Don’t be surprised if it comes out 70/30.
While it may seem that having as close to even weight distribution over the wheels is a noble goal, it is not worth sacrificing the fit and handling characteristics that you would have to in order to achieve it. Making the chainstays so long, the saddle position so far forward, the stem so long, the top tube so short, the head angle so steep and fork rake so short to achieve 55/45 or so weight distribution, which would also result in a lot of overlap of the foot with the front tire, would actually not lead to good bike handling.

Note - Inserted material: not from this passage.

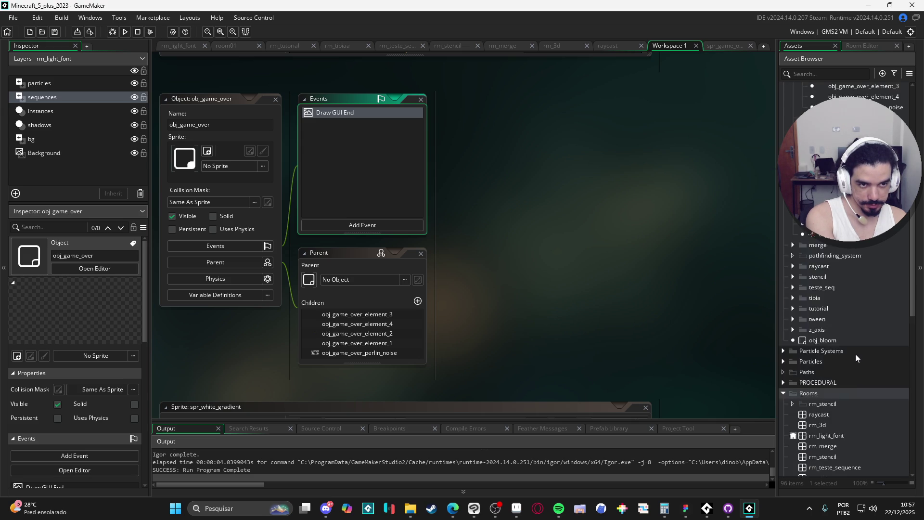
scroll(838, 377, down, 2)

Bike handling works fine with two-thirds or so of the weight on the rear wheel; don’t try to get more toward 50/50 or 55/45. Think about it: you know when the weight on the front gets up around 50 percent, and you don’t like it. Think of an aero bike with a short top tube, long aero bar, super-steep seat angle, and forward saddle position; you instinctively know that’s not what you’d want to ride a tight criterium course on. Or think of when you slam on your brakes on a steep downhill for a sharp corner and your weight shifts way forward; it doesn’t feel good, and you try very hard to push your butt way back on the seat— and behind the seat, even — before you get to the corner.
I’ve seen several of your posts about using a 9-speed MTB rear derailleur with a 10-speed Shimano mechanical group to enable use of an 11-32 cassette. Will this work with all 9-speed MTB rear derailleurs or are there particular models to use?

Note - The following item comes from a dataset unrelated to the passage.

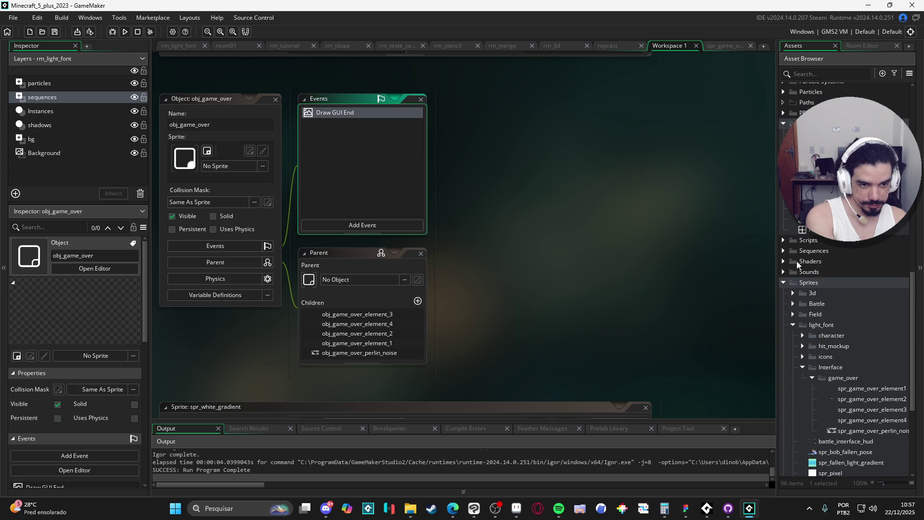
click(783, 250)
double_click(819, 273)
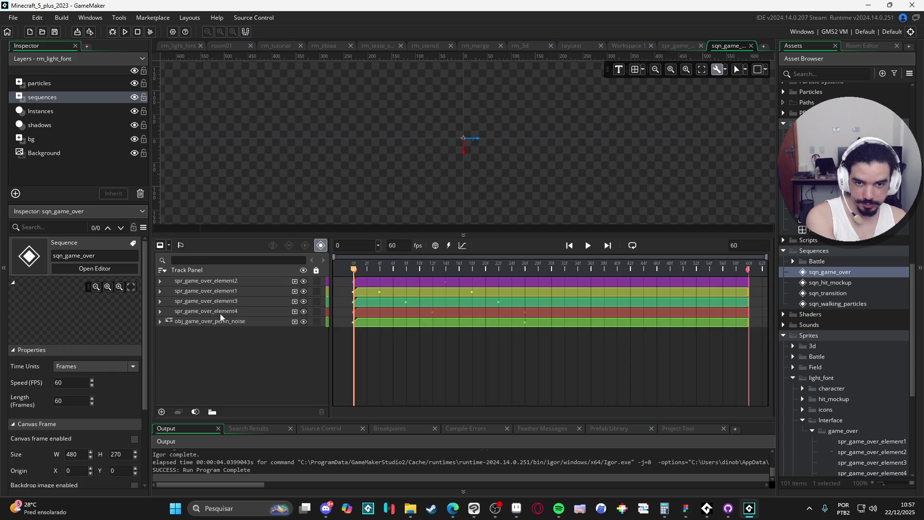
Move the obj_game_over_perlin_noise track to the top of the Track Panel and test-run
drag(199, 321, 206, 279)
key(F5)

Any Shimano 9-speed mountain-bike (or road bike) rear derailleur works with any Shimano 10-speed road shifter.
I’ve heard a lot about there being compatibility between the major brands 11-speed cassettes. I was wondering whether you had found anything similar and [if I] could run a Campy groupset with a Shimano/SRAM cassette, or vice versa?

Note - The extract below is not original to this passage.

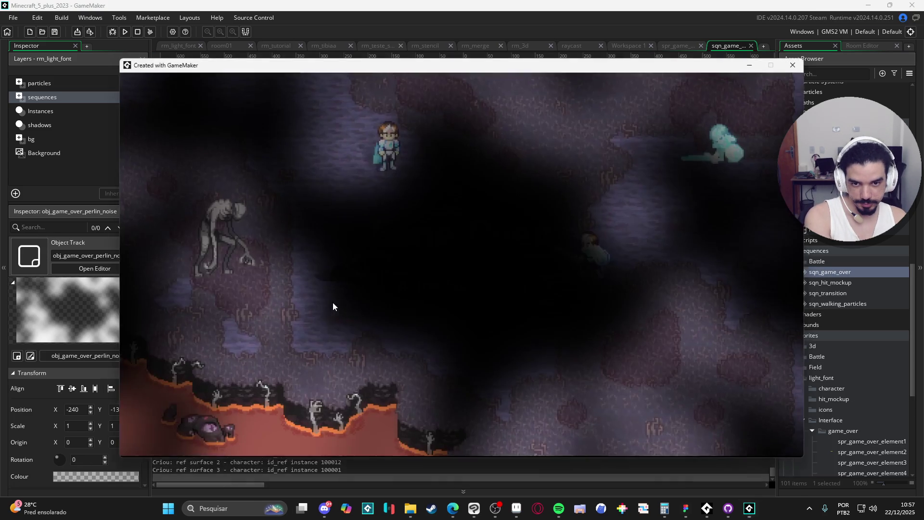
click(797, 63)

Yes, you can, and I’ve been beating the drum about it for well over a year now.
I have 11-speed cogsets from SRAM, Shimano, and Campagnolo spread randomly around my road and cyclocross bikes, which also vary between SRAM, Shimano, and Campagnolo, and the cogsets all shift well on any of the drivetrains without even requiring readjustment of the derailleur after a wheel change.
Feedback on preventing cleat slippage on the shoe
For years, I had the same problem as the letter writer, but with Sidi Genius shoes and Shimano road cleats (size 51 shoes coupled with your 190mm cranks). I permanently solved the problem by cutting out little shims to fit between the cleats and the shoes, out of flat rubber grippers that usually come two for a dollar at any grocery store (the ones for getting lids off of jars). Just put the cleat on the gripper, use a Sharpie to outline the three holes and the outside, and cut out with scissors and then install under the cleat. I’ve never had a problem since. Way simpler than glue and sandpaper. The rubber is very thin, so it doesn’t need longer screws — and it provides more than enough “stick” to keep the cleats from moving.
— John S.
Feedback on cyclocross tubular gluing
This post about gluing ’cross tires came just after I watched an excellent video on the topic posted by a likely friend of yours, Michael Robson.
There is a bit of promotion in there with the Butter Red Tape, but [it’s] an effective video nonetheless. You may want to consider posting it along with your column.
— John M.
Here it is! Yes, Michael is a good friend, and he does have a good gluing video that I’m linking to just in time for last-minute glue jobs before cyclocross nationals. Thanks, Michael!